Die Abgründe der Figuren, die nicht alle von dieser Welt zu sein scheinen, sich allerdings sehr hand- und fußfest in ihr bewegen, sofern sie nicht besoffen sind, machen das Geschehen zu einer flirrenden Abfolge von Ereignissen. Ihr Leben beginnt irgendwo in einem Dunkel und kreuzt sich mit dem eines anderen, wobei jegliche Identität zweifelhaft bleibt. Allerdings sind die Figuren bei weitem nicht die einzigen Personen in diesem Universum, zu dem das Dorf Wilimy am unersättlichen Dadajsee wird. Wie die agierenden Menschen Grenzgänger sind, so sind Orte, Dinge, Fragmente Grenzgänger zwischen personalem Sein und unpersonalem Zustand. Der See hat Augen. Aber er ist auch ein Auge, dessen Blick verschlingt. Jenseits dessen ist er Spiegel der Welt. Das Messer befiehlt. Und der Wodka macht sowieso, was er will. Die bekannten Kategorien sind aufgelöst, und man tut gut daran, nicht zu meinen, man wüßte es besser.

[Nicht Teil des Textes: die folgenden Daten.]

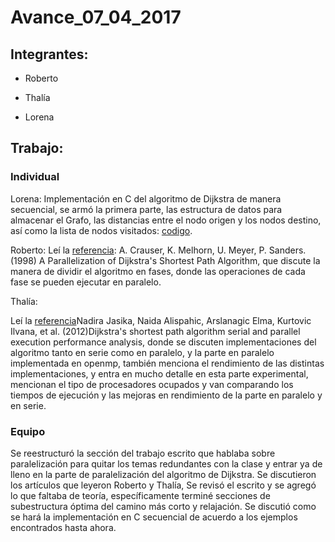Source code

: # Avance_07_04_2017

## Integrantes:

* Roberto

* Thalía

* Lorena 

## Trabajo:

### Individual

Lorena: 
Implementación en C del algoritmo de Dijkstra de manera secuencial, se armó la primera parte, las estructura de datos para almacenar el Grafo, las distancias entre el nodo origen y los nodos destino, así como la lista de nodos visitados: [codigo](avance_01_05_18/codigo).

Roberto: Leí la [referencia](https://www.researchgate.net/profile/Kurt_Mehlhorn/publication/47842024_A_Parallelization_of_Dijkstra%27s_Shortest_Path_Algorithm/links/00b4951cbf96929546000000/A-Parallelization-of-Dijkstras-Shortest-Path-Algorithm.pdf): 
A. Crauser, K. Melhorn, U. Meyer, P. Sanders. (1998) A Parallelization of Dijkstra's Shortest Path Algorithm, que discute la manera de dividir el algoritmo en fases, donde las operaciones de cada fase se pueden ejecutar en paralelo. 

Thalía:

Leí la [referencia](https://ieeexplore.ieee.org/document/6240942/ )Nadira Jasika, Naida Alispahic, Arslanagic Elma, Kurtovic Ilvana, et al. (2012)Dijkstra's shortest path algorithm serial and parallel execution performance analysis, donde se discuten implementaciones del algoritmo tanto en serie como en paralelo, y la parte en paralelo implementada en openmp, también menciona el rendimiento de las distintas implementaciones,  y entra en mucho detalle en esta parte experimental, mencionan el tipo de procesadores ocupados y van comparando los tiempos de ejecución y las mejoras en rendimiento de la parte en paralelo y en serie.  

### Equipo

Se reestructuró la sección del trabajo escrito que hablaba sobre paralelización para quitar los temas redundantes con la clase y entrar ya de lleno en la parte de paralelización del algoritmo de Dijkstra. Se discutieron los artículos que leyeron Roberto y Thalía, Se revisó el escrito y se agregó lo que faltaba de teoría, específicamente terminé  secciones de subestructura óptima del camino más corto y relajación. Se discutió como se hará la implementación en C secuencial de acuerdo a los ejemplos encontrados hasta ahora.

Gibt es überhaupt Grenzen, fragt der Roman. Und wenn es welche gibt, wie verhalten sie sich zu den sie überschreitenden Wesen? William Blake, der Künstler, Mystiker, Dichter scheint allgegenwärtig: »If the doors of perception were cleansed, everything would appear to man as it is – infinite«. Die Epochen folgen einander nicht. Die Zeiten liegen in Wilimy über- und nebeneinander, unterworfen der Struktur einer stets begehbaren Landschaft. Somit sind die Toten lebendig und die Lebenden tot. Es gibt nicht wirklich eine Vergangenheit, Gegenwart, Zukunft. Zeit ist Ort. »Irgendwo sollte alles, was jemals gewesen war und einst sein würde, gespeichert werden, jedes noch so kleine Detail und Ereignis – nichts durfte verloren gehen, der morgendliche Regen, das dumme Graskauen der Kühe von Tante Ala, Wojteks Flüche, Martas Tod, am Nilufer spielende Fischerkinder im Reich der Pharaonen, Hitlers Geburt und das Bellen eines Straßenköters.« Von hier aus scheint es nicht weit zu jenen mythischen Gefilden, wo das »Tal der Tränen« zerfließt. »Die Hölle ist ein Nichts, das sich anmaßt und die Täuschung hervorruft, ein Sein zu sein«, heißt es bei der modernen Mystikerin Simone Weil. Diese spinnwebfeinen Netze religiöser und philosophischer Natur, filigrane Diskurse, deren Sinn und Zweck es ist, die Matrix der Illusion zu kartographieren, legen sich über den banalen Alltag in Wilimy, der geprägt ist von blöden Hochzeiten, versoffenen Zusammenkünften, kurzweiligen Trieben und dem Räuchern der Fische. Manchmal reißt ein Netz über oder unter dem derben Geschehen, den unflätigen Reden oder unzüchtigen Anträgen, und es wird nie klar, auf welche Weise der Autor es wieder flickt: so kunstvoll verschlungen ist das erneut vertäute Garn.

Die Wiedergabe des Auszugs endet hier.